**SUPPLIED MATERIAL:**
════════
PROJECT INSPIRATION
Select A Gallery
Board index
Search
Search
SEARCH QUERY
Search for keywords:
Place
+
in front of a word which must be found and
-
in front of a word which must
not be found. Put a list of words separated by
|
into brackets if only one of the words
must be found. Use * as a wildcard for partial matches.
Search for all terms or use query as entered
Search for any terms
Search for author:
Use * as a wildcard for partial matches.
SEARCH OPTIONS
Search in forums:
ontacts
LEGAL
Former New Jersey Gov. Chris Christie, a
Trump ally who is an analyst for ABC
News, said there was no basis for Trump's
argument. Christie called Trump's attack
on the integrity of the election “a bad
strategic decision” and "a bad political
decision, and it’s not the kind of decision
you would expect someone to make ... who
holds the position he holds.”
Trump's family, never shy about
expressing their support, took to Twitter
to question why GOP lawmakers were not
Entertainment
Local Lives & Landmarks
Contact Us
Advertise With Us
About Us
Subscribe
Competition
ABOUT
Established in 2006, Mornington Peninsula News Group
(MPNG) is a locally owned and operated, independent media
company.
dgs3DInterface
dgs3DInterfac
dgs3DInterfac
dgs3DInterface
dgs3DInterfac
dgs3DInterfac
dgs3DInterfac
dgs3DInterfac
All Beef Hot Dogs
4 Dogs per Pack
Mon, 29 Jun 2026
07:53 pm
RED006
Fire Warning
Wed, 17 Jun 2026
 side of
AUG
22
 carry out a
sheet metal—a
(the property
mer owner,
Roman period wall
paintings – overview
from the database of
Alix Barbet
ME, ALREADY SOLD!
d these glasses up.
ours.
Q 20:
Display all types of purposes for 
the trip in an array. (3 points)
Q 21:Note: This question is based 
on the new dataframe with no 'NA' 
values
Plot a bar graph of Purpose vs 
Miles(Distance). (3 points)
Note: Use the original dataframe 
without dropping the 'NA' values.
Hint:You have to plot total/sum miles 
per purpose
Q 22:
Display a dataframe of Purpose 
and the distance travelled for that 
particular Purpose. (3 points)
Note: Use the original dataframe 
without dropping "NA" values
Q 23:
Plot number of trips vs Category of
════════
**DIRECTIONS FOR THIS TASK:**
Search term "dropping": count the lines of the listing in which it appears, and give the number with nothing further.

**ANSWER TO THE EXERCISE:**
2